Badan Pusat Statistik (BPS) mencatat, nilai ekspor pada April 2019 mencapai 12,60 miliar dolar AS. Nilai tersebut mengalami penurunan 13,10 persen dibanding dengan ekspor April 2018 yang mencapai 14,49 miliar dolar AS. Secara month to month (mtm), kinerja ekspor juga menunjukkan penurunan 10,80 persen, dimana nilai ekspor pada Maret 2019 adalah 14,12 miliar dolar AS.

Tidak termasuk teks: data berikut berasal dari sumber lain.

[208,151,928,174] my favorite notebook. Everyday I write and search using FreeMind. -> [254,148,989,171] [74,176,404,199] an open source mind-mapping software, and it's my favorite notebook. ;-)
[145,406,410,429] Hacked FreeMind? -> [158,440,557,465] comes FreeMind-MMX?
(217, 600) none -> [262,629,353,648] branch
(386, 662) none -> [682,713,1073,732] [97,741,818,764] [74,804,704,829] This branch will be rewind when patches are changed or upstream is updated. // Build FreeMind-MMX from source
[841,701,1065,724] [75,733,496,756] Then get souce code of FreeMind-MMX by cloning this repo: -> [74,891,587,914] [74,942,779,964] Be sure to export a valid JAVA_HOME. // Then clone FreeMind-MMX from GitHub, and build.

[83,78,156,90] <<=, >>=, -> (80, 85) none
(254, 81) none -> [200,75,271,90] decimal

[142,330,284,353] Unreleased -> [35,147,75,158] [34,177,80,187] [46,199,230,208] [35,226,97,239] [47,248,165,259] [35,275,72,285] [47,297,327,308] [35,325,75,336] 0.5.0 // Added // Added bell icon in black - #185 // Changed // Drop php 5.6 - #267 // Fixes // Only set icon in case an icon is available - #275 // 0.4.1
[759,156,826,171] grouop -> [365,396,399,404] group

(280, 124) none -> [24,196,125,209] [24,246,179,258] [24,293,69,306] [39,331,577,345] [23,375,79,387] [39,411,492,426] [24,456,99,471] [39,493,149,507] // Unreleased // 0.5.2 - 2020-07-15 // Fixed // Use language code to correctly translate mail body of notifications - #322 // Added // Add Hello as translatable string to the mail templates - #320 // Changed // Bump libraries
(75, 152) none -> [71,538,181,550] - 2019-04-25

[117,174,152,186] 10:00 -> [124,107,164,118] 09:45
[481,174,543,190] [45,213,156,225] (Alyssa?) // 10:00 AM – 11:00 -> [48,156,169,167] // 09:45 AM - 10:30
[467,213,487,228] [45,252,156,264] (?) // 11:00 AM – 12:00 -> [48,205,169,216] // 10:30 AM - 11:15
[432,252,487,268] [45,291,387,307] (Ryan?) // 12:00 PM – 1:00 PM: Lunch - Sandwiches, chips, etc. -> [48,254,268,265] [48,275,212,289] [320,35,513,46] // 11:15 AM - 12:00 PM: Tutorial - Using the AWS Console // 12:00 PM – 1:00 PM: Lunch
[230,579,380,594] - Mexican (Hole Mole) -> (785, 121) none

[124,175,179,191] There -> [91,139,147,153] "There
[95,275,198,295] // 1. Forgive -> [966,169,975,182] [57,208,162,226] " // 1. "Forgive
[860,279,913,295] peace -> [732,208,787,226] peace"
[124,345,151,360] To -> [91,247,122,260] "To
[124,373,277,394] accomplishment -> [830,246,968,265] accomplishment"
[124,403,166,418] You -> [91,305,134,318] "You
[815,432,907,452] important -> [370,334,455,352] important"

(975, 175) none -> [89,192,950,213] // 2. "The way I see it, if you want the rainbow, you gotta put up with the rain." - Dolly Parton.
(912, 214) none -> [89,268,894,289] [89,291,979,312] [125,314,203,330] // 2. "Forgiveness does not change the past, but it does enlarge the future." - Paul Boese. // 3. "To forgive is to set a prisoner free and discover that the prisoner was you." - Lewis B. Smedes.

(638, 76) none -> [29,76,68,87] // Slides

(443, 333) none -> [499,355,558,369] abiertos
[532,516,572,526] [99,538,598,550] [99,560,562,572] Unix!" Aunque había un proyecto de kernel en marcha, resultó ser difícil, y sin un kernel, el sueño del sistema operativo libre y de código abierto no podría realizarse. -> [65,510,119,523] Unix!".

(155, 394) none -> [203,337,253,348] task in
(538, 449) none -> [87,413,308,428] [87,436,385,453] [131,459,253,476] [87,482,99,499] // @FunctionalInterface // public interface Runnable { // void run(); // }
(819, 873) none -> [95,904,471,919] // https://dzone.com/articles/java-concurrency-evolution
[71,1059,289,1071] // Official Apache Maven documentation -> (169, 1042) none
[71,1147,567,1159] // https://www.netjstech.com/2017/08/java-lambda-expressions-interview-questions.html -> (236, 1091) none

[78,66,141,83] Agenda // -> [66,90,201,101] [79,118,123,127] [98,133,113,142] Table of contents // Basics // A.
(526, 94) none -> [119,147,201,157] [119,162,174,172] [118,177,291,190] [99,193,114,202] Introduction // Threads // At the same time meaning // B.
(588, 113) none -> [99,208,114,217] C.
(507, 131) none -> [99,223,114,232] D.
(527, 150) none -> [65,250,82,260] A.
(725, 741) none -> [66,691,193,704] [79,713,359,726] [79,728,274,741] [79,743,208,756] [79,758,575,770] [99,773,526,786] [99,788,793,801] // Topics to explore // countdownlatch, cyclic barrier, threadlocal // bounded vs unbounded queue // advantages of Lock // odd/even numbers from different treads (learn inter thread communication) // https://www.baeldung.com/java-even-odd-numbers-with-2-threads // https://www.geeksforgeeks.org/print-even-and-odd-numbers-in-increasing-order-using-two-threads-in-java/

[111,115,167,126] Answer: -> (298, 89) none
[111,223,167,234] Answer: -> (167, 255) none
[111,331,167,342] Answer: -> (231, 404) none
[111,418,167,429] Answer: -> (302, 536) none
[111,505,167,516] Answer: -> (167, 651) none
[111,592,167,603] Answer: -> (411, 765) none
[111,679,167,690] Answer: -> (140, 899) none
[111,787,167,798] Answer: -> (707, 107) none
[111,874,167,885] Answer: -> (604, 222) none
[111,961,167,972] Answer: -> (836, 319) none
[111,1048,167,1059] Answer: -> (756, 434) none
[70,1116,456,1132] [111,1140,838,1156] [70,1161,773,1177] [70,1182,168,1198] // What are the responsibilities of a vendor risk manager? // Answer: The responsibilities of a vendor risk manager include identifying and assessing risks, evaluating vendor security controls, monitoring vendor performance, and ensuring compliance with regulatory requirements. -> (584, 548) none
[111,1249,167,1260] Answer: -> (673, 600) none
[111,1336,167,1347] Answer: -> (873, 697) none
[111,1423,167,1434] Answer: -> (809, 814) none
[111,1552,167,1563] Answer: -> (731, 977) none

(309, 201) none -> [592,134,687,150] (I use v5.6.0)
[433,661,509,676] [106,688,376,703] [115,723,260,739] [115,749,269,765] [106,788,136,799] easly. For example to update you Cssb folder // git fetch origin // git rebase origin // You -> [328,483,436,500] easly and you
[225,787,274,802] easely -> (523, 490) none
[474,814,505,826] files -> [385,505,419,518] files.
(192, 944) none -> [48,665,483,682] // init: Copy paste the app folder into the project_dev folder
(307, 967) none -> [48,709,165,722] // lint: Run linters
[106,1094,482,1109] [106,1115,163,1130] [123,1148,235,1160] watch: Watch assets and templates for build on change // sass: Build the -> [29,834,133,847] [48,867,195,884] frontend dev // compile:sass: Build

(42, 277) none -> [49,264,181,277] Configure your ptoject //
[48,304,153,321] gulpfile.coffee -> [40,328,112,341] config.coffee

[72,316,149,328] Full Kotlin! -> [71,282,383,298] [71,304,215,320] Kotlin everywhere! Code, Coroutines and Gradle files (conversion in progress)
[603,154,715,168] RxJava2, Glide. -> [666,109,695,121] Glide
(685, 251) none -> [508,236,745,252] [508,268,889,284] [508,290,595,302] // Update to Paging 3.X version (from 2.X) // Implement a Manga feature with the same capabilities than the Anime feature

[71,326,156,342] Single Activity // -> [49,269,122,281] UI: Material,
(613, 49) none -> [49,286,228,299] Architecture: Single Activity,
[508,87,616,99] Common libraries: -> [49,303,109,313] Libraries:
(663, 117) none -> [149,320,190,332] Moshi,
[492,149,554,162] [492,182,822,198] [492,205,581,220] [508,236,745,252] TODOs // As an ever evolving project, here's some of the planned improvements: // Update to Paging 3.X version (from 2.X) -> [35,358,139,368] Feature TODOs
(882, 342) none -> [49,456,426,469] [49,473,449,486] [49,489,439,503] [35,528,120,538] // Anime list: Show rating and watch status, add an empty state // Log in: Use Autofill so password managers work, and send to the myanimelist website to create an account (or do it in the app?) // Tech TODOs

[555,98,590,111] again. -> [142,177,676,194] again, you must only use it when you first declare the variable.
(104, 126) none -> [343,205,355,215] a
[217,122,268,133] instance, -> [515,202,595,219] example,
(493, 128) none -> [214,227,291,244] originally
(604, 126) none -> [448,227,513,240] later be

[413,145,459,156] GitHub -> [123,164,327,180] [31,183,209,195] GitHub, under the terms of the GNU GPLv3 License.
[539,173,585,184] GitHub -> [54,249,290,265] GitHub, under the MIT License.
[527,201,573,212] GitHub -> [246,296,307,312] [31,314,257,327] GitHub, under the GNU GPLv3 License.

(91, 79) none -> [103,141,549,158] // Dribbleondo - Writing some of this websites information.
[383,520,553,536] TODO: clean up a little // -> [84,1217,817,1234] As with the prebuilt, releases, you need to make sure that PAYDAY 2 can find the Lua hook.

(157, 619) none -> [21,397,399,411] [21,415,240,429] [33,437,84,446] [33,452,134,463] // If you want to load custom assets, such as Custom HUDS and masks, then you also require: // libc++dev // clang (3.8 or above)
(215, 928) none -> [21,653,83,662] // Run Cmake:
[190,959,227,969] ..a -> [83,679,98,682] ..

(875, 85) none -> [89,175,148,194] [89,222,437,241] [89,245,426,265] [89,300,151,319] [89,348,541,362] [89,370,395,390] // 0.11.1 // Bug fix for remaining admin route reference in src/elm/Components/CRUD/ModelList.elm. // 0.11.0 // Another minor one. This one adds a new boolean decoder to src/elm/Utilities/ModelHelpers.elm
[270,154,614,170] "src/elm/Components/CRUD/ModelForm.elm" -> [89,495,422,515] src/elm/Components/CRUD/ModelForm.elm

Kepala BPS Suhariyanto menjelaskan, pergerakan ekspor disebabkan oleh beberapa faktor. Di antaranya perlambatan perekonomian global, harga komoditas yang fluktuatif, perang dagang, dan faktor geopolitik.
Suhariyanto mengatakan, faktor yang dominan mempengaruhi ekspor adalah perlambatan perekonomian sejumlah negara mitra dagang Indonesia seperti Ciina dan Korea Selatan. "Ketika negara tujuan ekspor kita melambat, suka tidak suka ekspor kita pasti terpengaruh," ujarnya dalam konferensi pers di kantornya, Jakarta.
Kondisi tersebut semakin diperparah dengan adanya fluktuasi harga komoditas andalan Indonesia. Misalnya minyak sawit dan batubara. Suhariyanto menilai, pemerintah telah memiliki komitmen kuat untuk memperkuat ekspor dengan memberikan insentif. Hal ini bertujuan agar produk ekspor dalam negeri bisa kompetitif dan dapat melakukan diversifikasi produk maupun pasar.
Hanya saja, Suhariyanto menyebutkan, upaya tersebut butuh waktu untuk memperlihatkan dampak positifnya. "Andai itu bisa dilakukan ketika negara tujuan ekspor sedang mengalami perlambatan, itu juga butuh waktu," katanya.
Sebagai antisipasi terkini, Suhariyanto mengatakan, pengendalian impor barang-barang yang bisa disubstitusi bisa menjadi kunci utama upaya pemerintah. Berbagai kebijakan yang sudah dikeluarkan dan upaya industrialisasi diharapkan mampu menjadi solusi.